READING TEXT:
About a year ago, the Miami Herald named business reporter Evan Benn its new food editor. He was appointed because Miami's paper of record noticed the importance of South Florida's booming culinary industry. 

That's an industry Benn is well connected with, and during this year's South Beach Wine and Food Festival, he's putting in the spotlight the people who make South Florida matter to the larger world of good cuisine.

The Herald's South Florida Food 50, published online Wednesday, is a list of 50 chefs, restaurateurs, brewers and more who are "shaping the way we eat and drink."

"Farmers like Margie Pikarsky of Bee Heaven Farm and Teena Borek of Teena's Pride, pioneers of South Florida's community-supported agriculture programs and farm-to-table dining, who were advocating that way of eating long before they became foodie buzzwords," Benn said in an email. "Small-business owners like Luis Brignoni, who paved the way for the craft-beer wave we're riding here today by navigating through so much bureaucratic red tape to open his Wynwood Brewing Co., allowing others to easily follow."

Benn wrote that the Food 50 is a way to spotlight the people, not the places of South Florida's culinary landscape. And by honoring those chefs, bloggers, bakers and farmers, he levels them with the Food Network celebrities and star chefs of the SoBe festival. At a local level, these are our food celebrities.

On the eve of SoBeWFF, Benn is hosting a reception for the 50 local honorees. The event should set the tone for a long weekend of significant local participation in a nationally visible event, in a field which South Florida has long not been considered a player.

The Herald reported this week that about 150 of the 350 participating chefs at the festival are from Florida. Unlike Miami Beach's other massive festival, Art Basel, often criticized for its lack of support for local artists, SoBeWFF is taking notice of the talent and success going on at home.

In terms of American heritage, Miami is a young city. South Florida is seldom synonymous with culture among other big-city crowds. 

As WLRN has reported frequently, the arts are ever-growing here, putting us on the proverbial map. Recognition of local food-industry talent will do the same. Because who could ever have a big, globally relevant city littered solely with chain restaurants serving watery suds?

DATA RECORDS:

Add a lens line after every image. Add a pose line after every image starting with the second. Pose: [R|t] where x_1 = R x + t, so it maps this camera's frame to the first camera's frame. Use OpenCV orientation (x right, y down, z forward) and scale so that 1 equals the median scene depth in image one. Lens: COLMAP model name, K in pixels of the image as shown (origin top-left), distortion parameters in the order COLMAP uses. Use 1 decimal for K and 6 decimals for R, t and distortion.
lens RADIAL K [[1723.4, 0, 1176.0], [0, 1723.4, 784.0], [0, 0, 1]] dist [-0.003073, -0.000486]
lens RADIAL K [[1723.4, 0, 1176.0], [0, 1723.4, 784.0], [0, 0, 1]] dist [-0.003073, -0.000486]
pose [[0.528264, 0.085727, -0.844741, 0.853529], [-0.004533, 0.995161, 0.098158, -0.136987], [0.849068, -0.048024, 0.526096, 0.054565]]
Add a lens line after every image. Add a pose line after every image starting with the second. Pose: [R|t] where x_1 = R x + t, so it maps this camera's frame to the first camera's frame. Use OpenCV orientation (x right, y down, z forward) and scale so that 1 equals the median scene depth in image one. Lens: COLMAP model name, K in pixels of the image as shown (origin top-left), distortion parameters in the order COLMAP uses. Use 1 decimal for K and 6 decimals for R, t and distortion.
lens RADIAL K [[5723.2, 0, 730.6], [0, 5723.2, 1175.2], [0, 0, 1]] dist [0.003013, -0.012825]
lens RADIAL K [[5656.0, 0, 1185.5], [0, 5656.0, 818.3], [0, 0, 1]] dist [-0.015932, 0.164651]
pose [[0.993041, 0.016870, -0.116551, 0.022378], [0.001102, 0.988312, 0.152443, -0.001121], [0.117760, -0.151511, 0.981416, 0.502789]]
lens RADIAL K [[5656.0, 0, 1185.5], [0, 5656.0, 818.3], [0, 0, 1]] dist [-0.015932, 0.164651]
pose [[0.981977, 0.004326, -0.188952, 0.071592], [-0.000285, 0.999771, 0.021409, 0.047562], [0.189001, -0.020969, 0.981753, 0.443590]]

APPLY WHAT YOU READ:
A: Shorten the paragraph of the South Florida Food 50 article that begins "Benn wrote that the Food 50" while keeping its main facts.
B: Edit the listing from its first line through the line containing "-0.048024, 0.526096, 0.054565]]" so that "pose line" becomes "extrinsics line", with nothing else changed, and return only those lines.

SOLVED TASKS:
A: Benn said the Food 50 highlights the people rather than the places of South Florida's food scene. Honoring local chefs, bloggers, bakers and farmers puts them on a par with the Food Network celebrities and star chefs of the SoBe festival. Locally, they are the food celebrities.

B:
Add a lens line after every image. Add a extrinsics line after every image starting with the second. Pose: [R|t] where x_1 = R x + t, so it maps this camera's frame to the first camera's frame. Use OpenCV orientation (x right, y down, z forward) and scale so that 1 equals the median scene depth in image one. Lens: COLMAP model name, K in pixels of the image as shown (origin top-left), distortion parameters in the order COLMAP uses. Use 1 decimal for K and 6 decimals for R, t and distortion.
lens RADIAL K [[1723.4, 0, 1176.0], [0, 1723.4, 784.0], [0, 0, 1]] dist [-0.003073, -0.000486]
lens RADIAL K [[1723.4, 0, 1176.0], [0, 1723.4, 784.0], [0, 0, 1]] dist [-0.003073, -0.000486]
pose [[0.528264, 0.085727, -0.844741, 0.853529], [-0.004533, 0.995161, 0.098158, -0.136987], [0.849068, -0.048024, 0.526096, 0.054565]]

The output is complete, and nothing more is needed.